The new Girl With the Dragon Tattoo novel will be written in the hardboiled style of Raymond Chandler, according to its Swedish author David Lagercrantz.
Lagercrantz published his official follow-up to the late Stieg Larsson’s Millennium novels, The Girl in the Spider’s Web, last summer. Continuing the adventures of hacker Lisbeth Salander and journalist Mikael Blomkvist, made famous in Larsson’s three hit novels The Girl With the Dragon Tattoo, The Girl Who Played With Fire and The Girl Who Kicked the Hornet’s Nest, the fourth book in the series was authorised by Larsson’s father and brother, who run his estate. His long-term partner Eva Gabrielsson, however, made clear her opposition to the extension of the series. Larsson had intended to write 10 books, before he died in 2004.
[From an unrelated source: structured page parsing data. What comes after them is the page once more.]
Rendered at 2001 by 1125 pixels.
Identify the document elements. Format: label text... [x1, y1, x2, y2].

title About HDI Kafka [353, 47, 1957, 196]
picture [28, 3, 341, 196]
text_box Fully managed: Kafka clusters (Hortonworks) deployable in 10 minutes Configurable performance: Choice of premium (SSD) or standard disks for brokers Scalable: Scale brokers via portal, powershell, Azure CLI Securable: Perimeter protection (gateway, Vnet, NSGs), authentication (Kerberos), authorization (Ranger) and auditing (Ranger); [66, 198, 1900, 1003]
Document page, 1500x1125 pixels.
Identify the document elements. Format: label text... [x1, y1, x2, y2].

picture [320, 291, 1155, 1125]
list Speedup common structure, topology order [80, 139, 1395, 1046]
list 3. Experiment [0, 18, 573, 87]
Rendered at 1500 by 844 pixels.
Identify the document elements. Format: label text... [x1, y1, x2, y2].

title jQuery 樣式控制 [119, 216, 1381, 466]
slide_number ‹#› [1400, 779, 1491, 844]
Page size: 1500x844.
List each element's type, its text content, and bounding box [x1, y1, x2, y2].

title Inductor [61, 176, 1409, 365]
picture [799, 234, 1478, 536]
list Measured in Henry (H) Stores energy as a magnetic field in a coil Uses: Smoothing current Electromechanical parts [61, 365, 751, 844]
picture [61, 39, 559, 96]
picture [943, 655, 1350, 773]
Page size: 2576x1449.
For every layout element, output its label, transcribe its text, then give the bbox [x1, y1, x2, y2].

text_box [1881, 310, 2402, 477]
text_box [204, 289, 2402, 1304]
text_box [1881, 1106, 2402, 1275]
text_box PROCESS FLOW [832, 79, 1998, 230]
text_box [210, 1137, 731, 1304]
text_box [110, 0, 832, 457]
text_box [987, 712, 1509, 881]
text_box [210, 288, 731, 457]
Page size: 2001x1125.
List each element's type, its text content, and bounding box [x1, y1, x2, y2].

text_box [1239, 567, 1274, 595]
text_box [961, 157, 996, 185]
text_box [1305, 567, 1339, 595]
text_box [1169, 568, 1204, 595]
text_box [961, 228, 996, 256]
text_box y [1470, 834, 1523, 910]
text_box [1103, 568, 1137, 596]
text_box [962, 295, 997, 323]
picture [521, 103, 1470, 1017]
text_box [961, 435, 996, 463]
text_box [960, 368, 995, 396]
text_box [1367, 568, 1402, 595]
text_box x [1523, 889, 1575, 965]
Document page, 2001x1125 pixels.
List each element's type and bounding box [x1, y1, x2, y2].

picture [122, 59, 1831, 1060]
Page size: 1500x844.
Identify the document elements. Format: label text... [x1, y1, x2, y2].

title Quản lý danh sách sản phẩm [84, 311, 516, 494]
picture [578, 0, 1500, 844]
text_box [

Lagercrantz told Swedish newspaper Dagens Nyheter that he was writing a follow-up to The Girl in the Spider’s Web, which topped book charts around the world and has sold 3.5m copies to date. The fifth book will be published in 2017, said Lagercrantz, explaining that he would be writing it in the style of noir master Raymond Chandler.
In The Girl in the Spider’s Web, Lagercrantz said, he featured passages about popular science, as he did in his novel about the death of Alan Turing, Fall of Man in Wilmslow. “It won’t be like this in Millennium Five … Now I’m starting to write more like Raymond Chandler … And it is becoming a lighter, more hardboiled affair.”
Lagercrantz pointed out that Larsson himself changed his writing style in the Millennium trilogy, but admitted that turning his prose hardboiled had been challenging in the first 200 pages of the new novel.
“It’s much more difficult to write hardboiled than you might think,” he told Dagens Nyheter. “Good hardboiled prose needs a rhythm. You have to vary sentences, even if they’re short, and when the punchline comes, you have to be ready for it.”
A sixth book in the Millennium series is projected for publication in 2019.